By Christopher Zoukis Image courtesy www.prisoneducationproject.org-
A National Network of Prison Education Programs
The 1980s were a period of expansion for prison education programs. Through the vehicle of federal financial assistance, inmates were able to enroll in vocational and college courses in their prisons, programs offered through community colleges and state universities alike. For a period, prisoners had a meaningful chance at learning a quality trade or even earning an associate’s or bachelor’s college degree during their term of imprisonment. Over 350 in-prison college programs flourished, with professors teaching classes “live,” in the prisons.
The Collapse: Congress Slams the Door on Education in Prison
All of this came to a screeching halt with the passage of the Violent Crime Control and Law Enforcement Act of 1994. The Act, a component of the anti-prison education agenda pushed in Congress and the Senate, imposed a ban on inmates receiving any form of federal financial aid to assist them in the pursuit of an education. With the slashed funding, nearly every externally supported prison education program in the nation shut down, and the result was an increase in prisoner unrest, violence, and recidivism. Colleges, prisoners, and prison administrators alike objected, and loudly so, but their pleas fell upon deaf ears.
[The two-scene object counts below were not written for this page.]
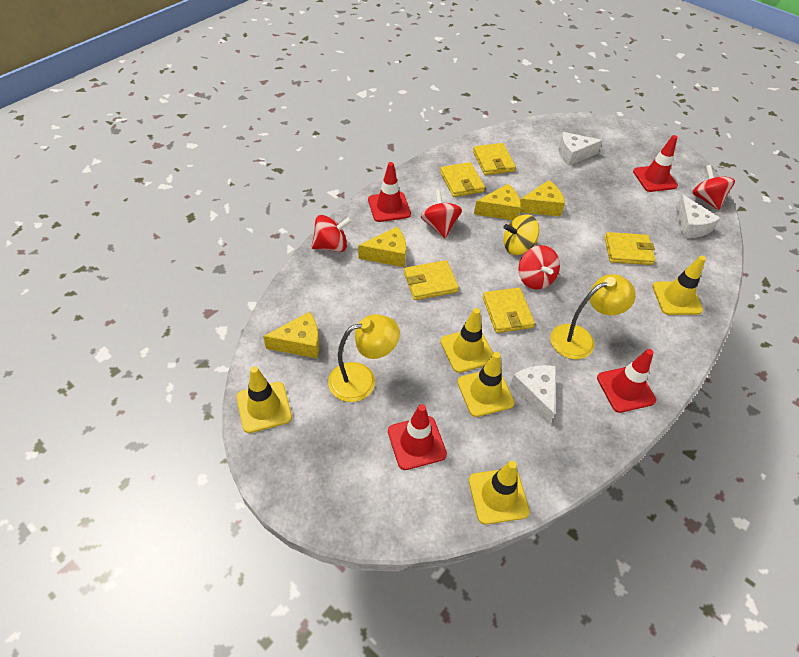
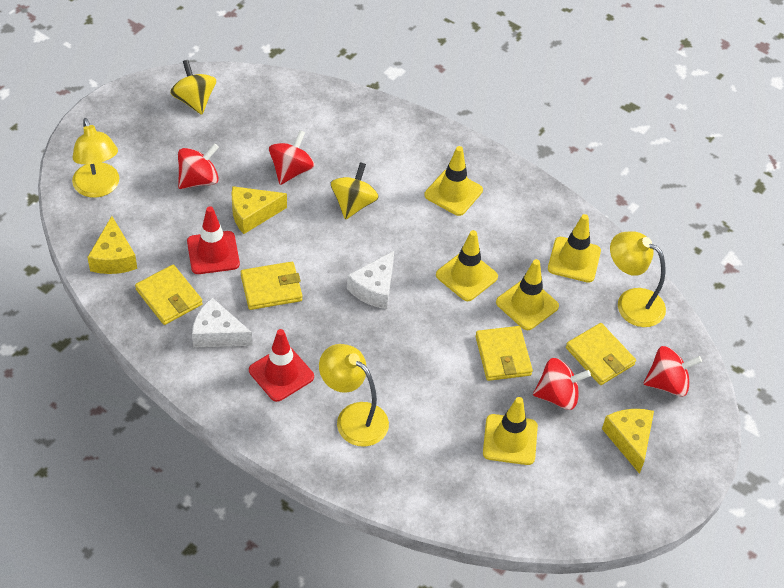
red traffic cone: 4 -> 2
white cheese: 3 -> 2
yellow cheese: 4 -> 3
yellow lamp: 2 -> 3
yellow spinning top: 1 -> 2
yellow wallet: 5 -> 4

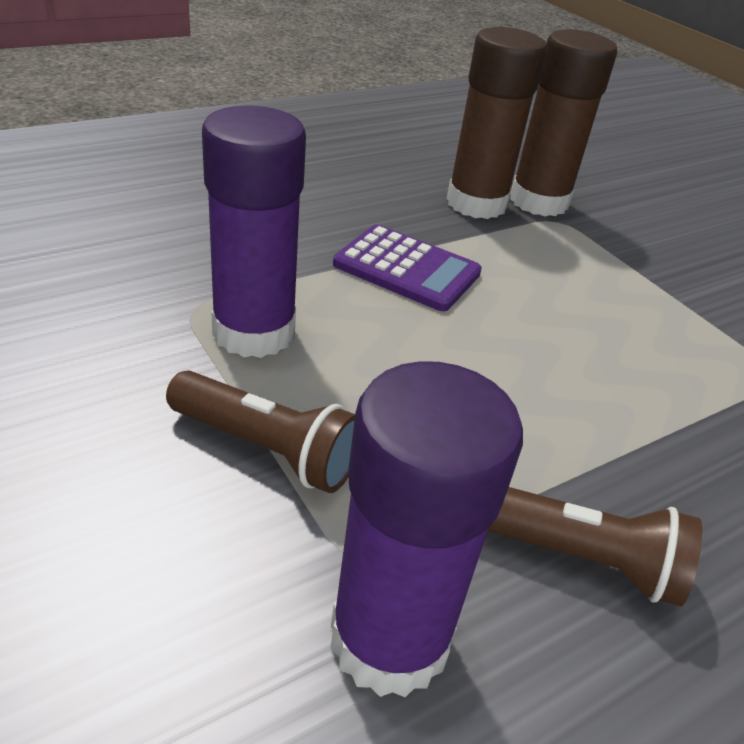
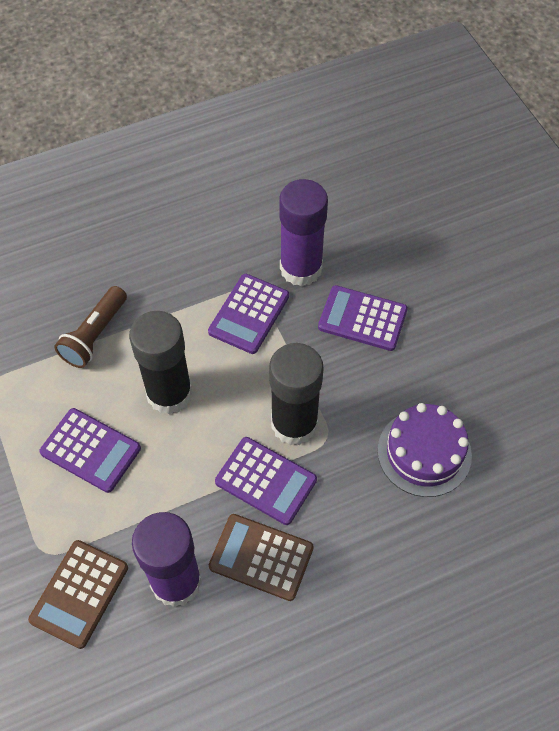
black glue stick: 0 -> 2
brown calculator: 0 -> 2
brown flashlight: 2 -> 1
brown glue stick: 2 -> 0
purple cake: 0 -> 1
purple calculator: 1 -> 4

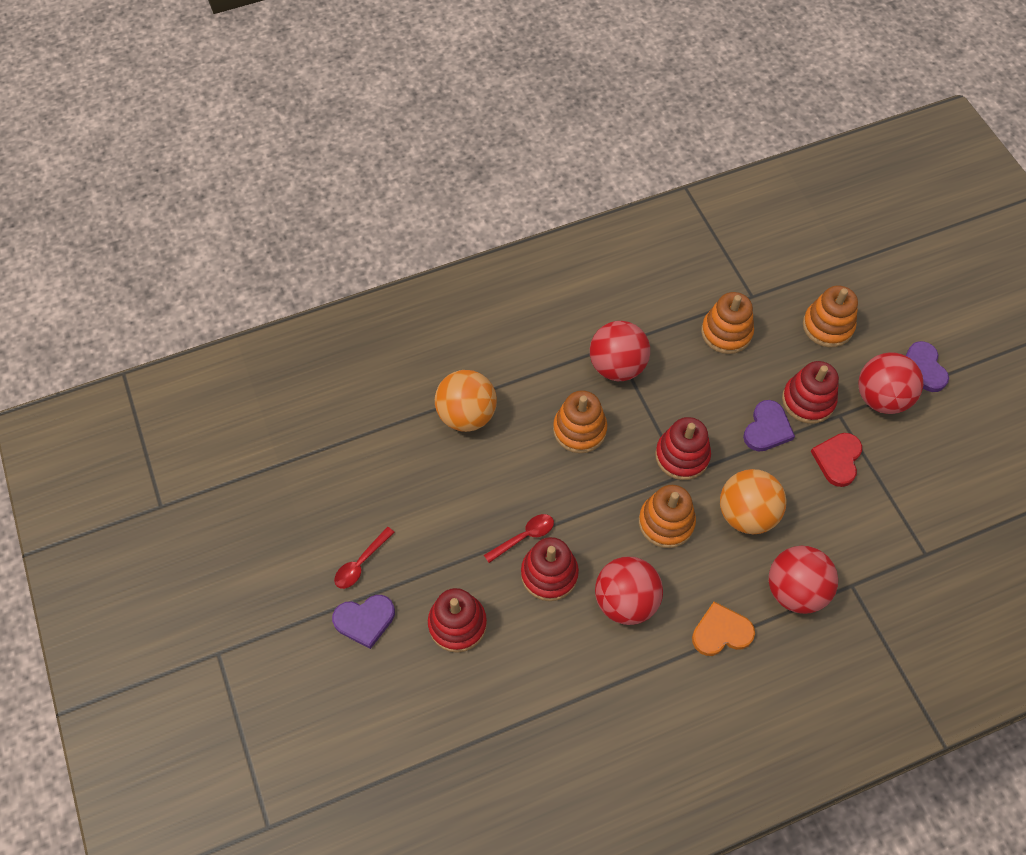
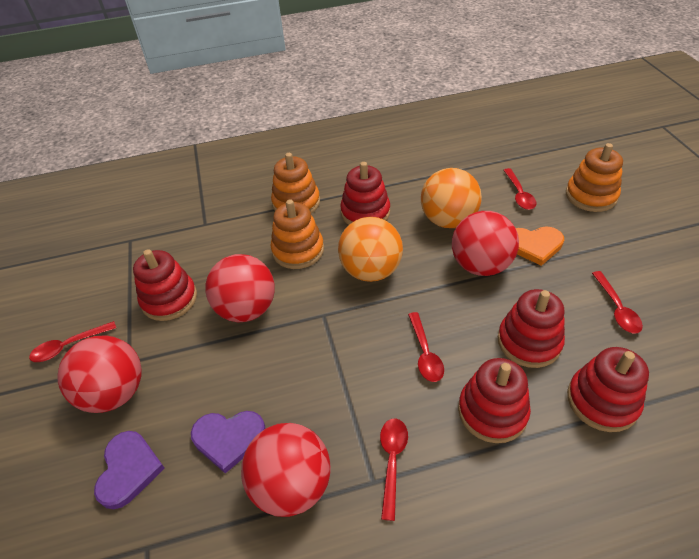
orange stacking toy: 4 -> 3
purple heart: 3 -> 2
red heart: 1 -> 0
red spoon: 2 -> 5
red stacking toy: 4 -> 5

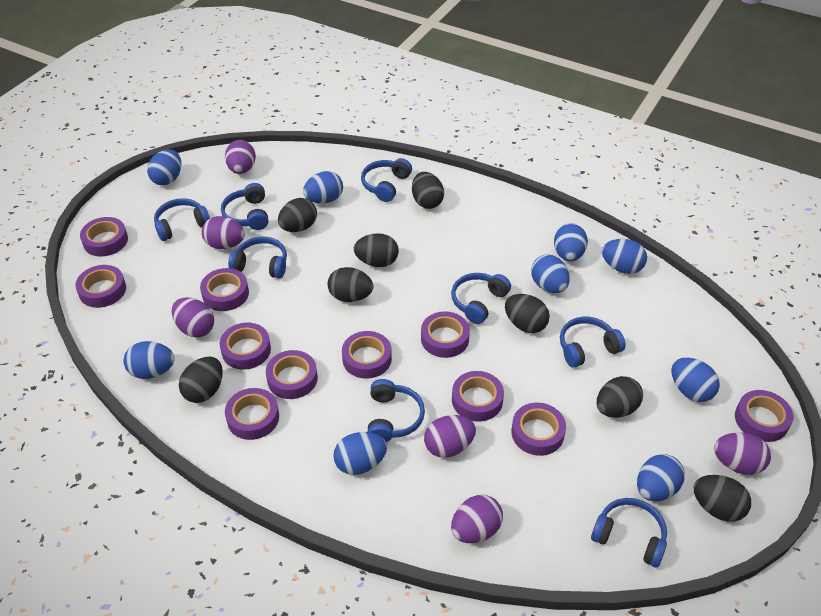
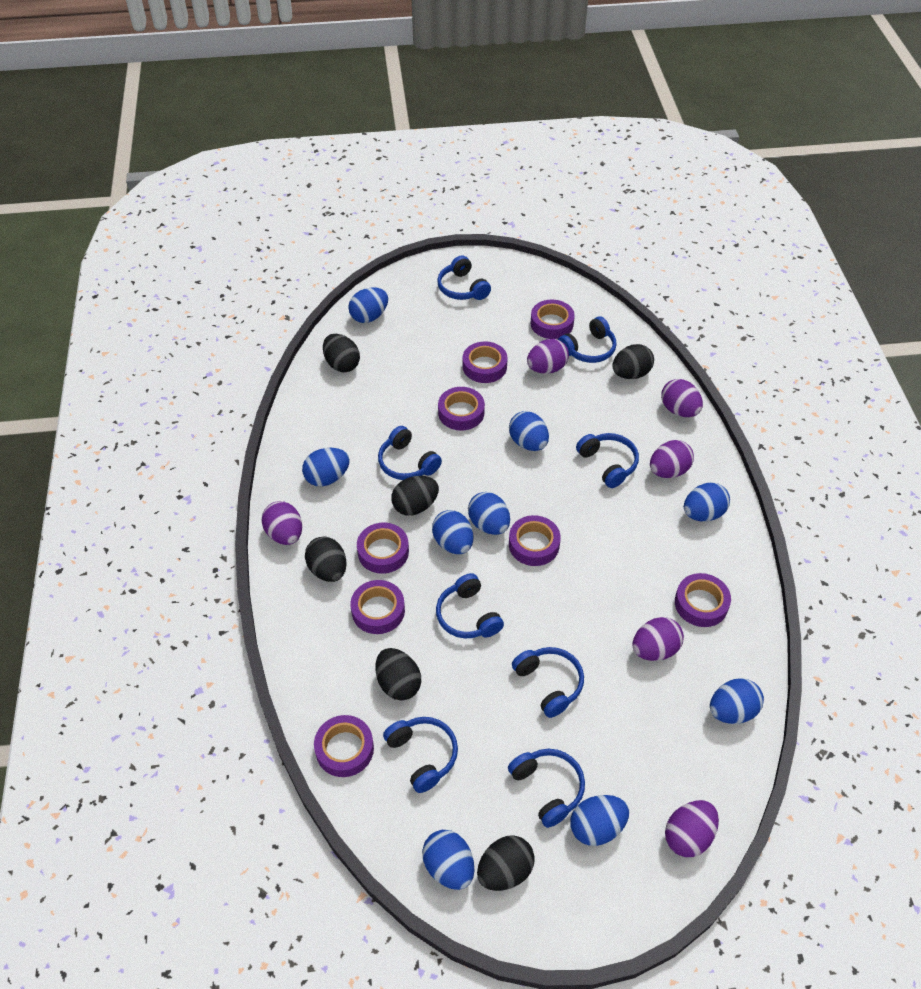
black egg: 8 -> 6
purple tape: 11 -> 8

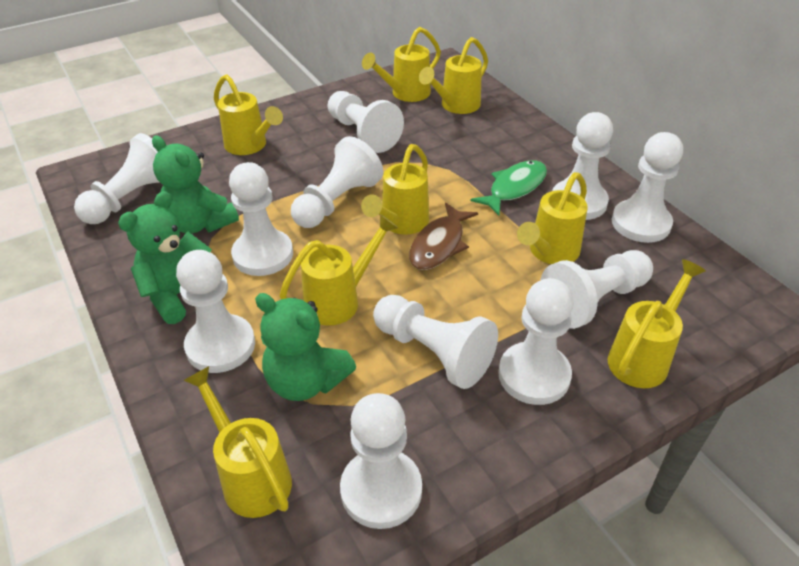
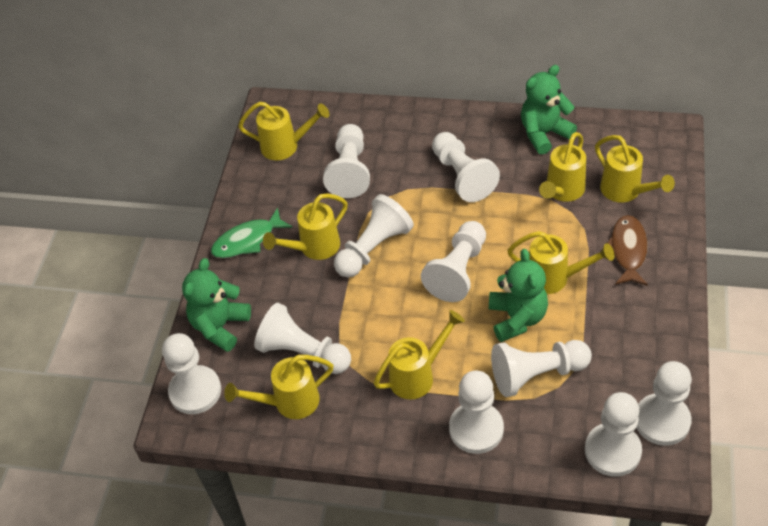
white pawn: 11 -> 10
yellow watering can: 8 -> 7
Advocates for eliminating Pell Grants and other need-based financial assistance for prisoners claimed that those incarcerated shouldn’t be given government funding to pursue education. They advanced an agenda asserting that prisoners were taking funding away from traditional college students — a patently false assertion — and that offering college to inmates was a reward for crime. Some even had the gall to suggest that people were committing crimes in order to go to prison, where they could obtain a college education. It was a political firestorm like no other, and one based on emotion, not fact, logic, or empirical research.